--- START ---

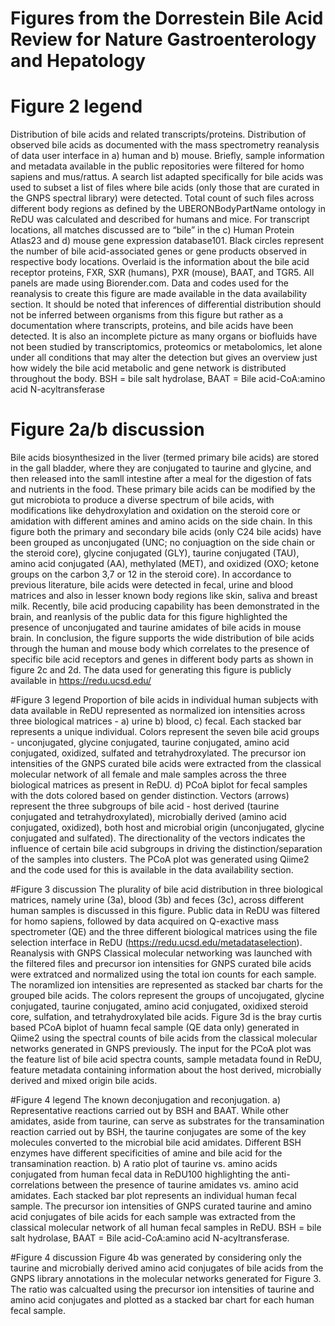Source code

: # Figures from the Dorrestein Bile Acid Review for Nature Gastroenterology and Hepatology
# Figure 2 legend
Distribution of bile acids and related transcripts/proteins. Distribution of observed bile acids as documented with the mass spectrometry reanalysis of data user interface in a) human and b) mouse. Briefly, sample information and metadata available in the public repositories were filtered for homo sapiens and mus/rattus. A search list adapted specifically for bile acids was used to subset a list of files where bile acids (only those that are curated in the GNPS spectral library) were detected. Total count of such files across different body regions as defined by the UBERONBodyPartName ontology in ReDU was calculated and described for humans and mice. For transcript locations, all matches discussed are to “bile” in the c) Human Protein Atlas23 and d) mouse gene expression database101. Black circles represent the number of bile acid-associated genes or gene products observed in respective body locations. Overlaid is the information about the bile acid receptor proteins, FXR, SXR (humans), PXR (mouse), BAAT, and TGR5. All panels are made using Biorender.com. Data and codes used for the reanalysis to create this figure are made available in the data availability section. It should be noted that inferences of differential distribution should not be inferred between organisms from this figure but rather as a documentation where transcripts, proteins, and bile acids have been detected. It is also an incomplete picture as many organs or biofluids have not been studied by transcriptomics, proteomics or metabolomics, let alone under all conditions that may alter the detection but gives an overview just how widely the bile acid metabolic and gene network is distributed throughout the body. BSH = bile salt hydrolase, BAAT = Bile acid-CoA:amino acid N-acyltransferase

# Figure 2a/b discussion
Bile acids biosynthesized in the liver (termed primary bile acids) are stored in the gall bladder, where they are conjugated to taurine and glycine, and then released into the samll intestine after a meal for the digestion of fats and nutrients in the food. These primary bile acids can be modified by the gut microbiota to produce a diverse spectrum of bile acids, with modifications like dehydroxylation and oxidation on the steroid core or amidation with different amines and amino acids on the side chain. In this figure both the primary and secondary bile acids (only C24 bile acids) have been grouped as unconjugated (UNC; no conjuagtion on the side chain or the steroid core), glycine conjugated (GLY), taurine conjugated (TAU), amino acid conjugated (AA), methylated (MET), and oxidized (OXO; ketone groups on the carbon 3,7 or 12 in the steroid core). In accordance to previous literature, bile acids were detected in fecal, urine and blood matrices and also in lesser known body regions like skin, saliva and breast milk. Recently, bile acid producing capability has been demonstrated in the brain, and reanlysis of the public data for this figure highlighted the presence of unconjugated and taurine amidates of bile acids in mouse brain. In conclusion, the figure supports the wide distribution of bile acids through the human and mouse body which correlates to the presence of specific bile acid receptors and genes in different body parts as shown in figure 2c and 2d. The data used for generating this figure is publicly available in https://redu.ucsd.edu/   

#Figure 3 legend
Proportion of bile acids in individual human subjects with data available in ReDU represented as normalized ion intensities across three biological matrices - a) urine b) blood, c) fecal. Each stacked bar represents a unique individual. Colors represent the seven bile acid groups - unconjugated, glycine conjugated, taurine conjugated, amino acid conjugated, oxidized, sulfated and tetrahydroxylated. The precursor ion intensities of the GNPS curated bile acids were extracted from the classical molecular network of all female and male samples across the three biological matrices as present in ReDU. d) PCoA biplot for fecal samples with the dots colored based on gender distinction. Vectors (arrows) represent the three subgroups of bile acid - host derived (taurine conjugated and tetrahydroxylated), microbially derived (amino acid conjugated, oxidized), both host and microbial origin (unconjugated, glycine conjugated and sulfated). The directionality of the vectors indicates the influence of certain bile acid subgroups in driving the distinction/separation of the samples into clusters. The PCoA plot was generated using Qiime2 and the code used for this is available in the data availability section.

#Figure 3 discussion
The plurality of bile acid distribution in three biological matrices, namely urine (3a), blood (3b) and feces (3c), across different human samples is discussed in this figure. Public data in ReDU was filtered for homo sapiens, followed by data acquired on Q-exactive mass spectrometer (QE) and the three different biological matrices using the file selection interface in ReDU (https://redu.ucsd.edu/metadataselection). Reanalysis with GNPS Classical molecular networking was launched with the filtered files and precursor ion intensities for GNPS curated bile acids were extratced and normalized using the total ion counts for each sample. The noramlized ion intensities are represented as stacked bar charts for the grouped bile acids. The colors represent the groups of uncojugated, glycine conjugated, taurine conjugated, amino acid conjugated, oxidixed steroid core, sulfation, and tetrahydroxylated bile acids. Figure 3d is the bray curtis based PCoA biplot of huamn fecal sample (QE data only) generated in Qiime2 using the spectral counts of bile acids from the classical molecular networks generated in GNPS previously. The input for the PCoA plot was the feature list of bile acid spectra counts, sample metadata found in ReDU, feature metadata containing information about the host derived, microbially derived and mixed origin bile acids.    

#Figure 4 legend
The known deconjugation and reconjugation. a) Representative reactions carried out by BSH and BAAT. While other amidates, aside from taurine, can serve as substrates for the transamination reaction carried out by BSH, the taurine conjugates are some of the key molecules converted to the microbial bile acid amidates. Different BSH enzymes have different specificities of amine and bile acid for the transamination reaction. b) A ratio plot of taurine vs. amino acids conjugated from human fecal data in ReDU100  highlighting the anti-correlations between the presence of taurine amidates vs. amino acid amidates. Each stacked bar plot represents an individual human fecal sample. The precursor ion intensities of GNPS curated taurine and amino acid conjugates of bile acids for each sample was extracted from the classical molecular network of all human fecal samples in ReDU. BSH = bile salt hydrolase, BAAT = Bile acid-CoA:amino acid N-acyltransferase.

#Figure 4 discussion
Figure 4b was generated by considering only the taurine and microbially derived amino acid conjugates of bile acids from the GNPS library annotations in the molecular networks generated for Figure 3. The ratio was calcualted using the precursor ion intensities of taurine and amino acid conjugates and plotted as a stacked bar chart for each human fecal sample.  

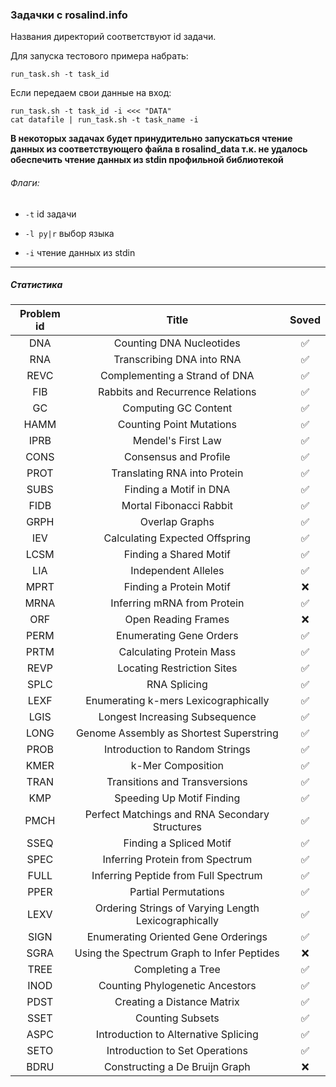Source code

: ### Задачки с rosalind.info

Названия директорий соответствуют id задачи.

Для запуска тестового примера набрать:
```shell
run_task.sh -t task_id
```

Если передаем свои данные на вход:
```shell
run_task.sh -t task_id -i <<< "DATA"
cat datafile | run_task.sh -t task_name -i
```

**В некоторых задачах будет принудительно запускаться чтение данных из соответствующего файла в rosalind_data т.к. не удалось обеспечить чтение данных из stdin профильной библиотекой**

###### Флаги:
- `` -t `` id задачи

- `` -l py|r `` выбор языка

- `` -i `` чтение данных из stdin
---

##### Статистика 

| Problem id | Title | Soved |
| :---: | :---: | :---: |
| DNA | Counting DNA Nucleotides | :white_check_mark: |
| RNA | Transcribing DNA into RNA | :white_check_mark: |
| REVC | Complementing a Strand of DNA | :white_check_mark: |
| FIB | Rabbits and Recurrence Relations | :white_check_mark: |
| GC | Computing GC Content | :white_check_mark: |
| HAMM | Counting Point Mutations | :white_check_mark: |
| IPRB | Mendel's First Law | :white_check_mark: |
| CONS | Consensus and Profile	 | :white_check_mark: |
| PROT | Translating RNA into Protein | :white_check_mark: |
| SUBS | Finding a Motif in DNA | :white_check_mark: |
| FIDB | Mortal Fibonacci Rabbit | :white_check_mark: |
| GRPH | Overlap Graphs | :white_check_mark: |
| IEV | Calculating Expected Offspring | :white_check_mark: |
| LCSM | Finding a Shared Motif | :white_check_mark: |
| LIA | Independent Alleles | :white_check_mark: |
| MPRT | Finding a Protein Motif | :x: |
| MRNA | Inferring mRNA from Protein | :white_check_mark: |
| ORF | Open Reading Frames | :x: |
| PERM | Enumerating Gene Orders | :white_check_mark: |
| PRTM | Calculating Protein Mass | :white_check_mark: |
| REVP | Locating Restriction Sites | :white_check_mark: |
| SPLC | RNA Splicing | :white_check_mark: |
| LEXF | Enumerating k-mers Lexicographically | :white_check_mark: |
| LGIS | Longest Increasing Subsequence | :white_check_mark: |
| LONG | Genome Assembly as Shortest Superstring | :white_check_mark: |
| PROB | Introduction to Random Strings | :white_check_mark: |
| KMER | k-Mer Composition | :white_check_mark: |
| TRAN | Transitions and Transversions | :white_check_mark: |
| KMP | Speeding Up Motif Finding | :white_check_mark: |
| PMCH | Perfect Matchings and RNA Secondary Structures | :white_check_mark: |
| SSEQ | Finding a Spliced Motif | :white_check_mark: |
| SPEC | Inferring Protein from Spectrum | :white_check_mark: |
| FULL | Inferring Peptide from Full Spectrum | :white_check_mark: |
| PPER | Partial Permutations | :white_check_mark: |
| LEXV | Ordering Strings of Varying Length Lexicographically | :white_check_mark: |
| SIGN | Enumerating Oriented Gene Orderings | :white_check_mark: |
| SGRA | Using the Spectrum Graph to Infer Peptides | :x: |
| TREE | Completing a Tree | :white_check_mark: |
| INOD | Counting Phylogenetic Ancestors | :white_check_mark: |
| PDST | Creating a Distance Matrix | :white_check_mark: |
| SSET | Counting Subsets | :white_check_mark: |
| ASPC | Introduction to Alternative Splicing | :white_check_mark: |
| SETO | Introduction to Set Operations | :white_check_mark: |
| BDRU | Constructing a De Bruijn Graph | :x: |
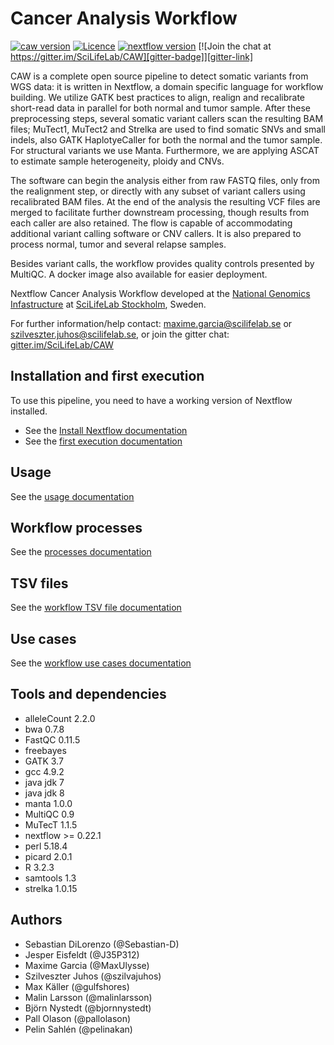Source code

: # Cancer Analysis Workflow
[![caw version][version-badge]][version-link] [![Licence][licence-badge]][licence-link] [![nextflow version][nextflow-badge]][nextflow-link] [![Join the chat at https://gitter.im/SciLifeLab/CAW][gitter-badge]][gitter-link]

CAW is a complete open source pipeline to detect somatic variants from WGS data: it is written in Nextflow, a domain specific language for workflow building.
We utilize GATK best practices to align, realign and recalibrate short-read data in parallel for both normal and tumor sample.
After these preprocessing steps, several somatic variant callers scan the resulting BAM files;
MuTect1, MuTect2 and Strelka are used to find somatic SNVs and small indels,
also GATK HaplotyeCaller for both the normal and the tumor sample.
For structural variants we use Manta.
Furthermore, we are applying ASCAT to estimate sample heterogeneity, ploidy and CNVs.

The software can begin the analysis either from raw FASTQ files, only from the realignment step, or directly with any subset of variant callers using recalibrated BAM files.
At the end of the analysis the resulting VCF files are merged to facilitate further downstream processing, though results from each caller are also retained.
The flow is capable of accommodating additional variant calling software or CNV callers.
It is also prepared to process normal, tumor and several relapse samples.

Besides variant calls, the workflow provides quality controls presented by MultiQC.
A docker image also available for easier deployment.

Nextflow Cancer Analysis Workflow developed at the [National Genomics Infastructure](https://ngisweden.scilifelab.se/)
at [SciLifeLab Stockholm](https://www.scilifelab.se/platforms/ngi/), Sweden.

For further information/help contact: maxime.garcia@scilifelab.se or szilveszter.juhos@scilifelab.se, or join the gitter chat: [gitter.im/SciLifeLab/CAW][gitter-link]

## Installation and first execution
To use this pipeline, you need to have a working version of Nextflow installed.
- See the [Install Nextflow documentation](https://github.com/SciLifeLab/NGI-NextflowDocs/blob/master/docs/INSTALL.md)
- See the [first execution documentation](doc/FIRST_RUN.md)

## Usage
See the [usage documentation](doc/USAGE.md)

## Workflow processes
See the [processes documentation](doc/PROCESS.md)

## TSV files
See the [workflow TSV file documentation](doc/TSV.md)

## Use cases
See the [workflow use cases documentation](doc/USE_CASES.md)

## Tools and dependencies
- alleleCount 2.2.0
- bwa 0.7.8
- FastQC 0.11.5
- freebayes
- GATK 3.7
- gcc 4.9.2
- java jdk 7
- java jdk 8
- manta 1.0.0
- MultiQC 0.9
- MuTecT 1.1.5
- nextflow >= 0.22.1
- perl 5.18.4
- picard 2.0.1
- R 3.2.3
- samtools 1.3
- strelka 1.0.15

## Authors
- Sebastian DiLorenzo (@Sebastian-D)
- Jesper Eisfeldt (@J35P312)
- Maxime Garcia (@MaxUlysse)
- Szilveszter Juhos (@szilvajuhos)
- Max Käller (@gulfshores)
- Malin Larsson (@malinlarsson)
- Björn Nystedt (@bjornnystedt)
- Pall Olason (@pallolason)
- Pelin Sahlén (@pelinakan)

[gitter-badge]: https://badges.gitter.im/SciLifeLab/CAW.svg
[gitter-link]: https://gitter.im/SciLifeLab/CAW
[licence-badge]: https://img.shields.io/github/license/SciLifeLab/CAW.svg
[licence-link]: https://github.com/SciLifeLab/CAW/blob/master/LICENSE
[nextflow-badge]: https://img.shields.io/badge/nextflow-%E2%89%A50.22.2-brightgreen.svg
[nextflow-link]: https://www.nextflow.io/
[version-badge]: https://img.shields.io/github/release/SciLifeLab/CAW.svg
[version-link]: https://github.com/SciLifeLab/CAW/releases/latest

--- END ---

Your goal: All that is needed is the exact run of lines from the start of the material above through the one containing "# Figure 2 legend", pictures left out.

Solution to this problem:
Source code

: # Figures from the Dorrestein Bile Acid Review for Nature Gastroenterology and Hepatology
# Figure 2 legend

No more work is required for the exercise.